--- Record extracts ---
:::

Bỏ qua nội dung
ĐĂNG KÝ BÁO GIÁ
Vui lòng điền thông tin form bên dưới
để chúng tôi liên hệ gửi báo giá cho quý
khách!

:::

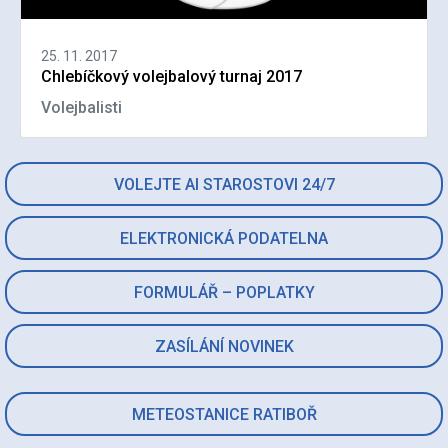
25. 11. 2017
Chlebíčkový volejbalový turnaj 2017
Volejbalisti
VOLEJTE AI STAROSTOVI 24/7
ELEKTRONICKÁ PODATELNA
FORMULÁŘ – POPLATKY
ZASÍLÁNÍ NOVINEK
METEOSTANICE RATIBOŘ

:::

--- Exercise description ---
Would you copy out exactly the lines above that start at the one containing "FORMULÁŘ – POPLATKY" and end at the one containing "METEOSTANICE RATIBOŘ", inclusive?

--- Answer section ---
FORMULÁŘ – POPLATKY
ZASÍLÁNÍ NOVINEK
METEOSTANICE RATIBOŘ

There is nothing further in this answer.